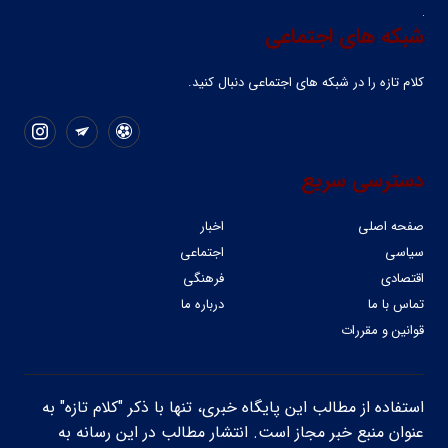
شبکه های اجتماعی
کلام تازه را در شبکه ‌های اجتماعی دنبال کنید.
دسترسی سریع
صفحه اصلی
اخبار
سیاسی
اجتماعی
اقتصادی
فرهنگی
تماس با ما
درباره ما
قوانین و مقررات
استفاده از مطالب این پایگاه خبری، تنها با ذکر "کلام تازه" به
عنوان منبع خبر مجاز است. انتشار مطالب در این رسانه به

☆ ☆ ☆ ☆ ☆

Task item:
Everything from the line containing "قوانین و مقررات" through the last line of the records must be given again exactly; leave out all other lines.

Output for this exercise:
قوانین و مقررات
استفاده از مطالب این پایگاه خبری، تنها با ذکر "کلام تازه" به
عنوان منبع خبر مجاز است. انتشار مطالب در این رسانه به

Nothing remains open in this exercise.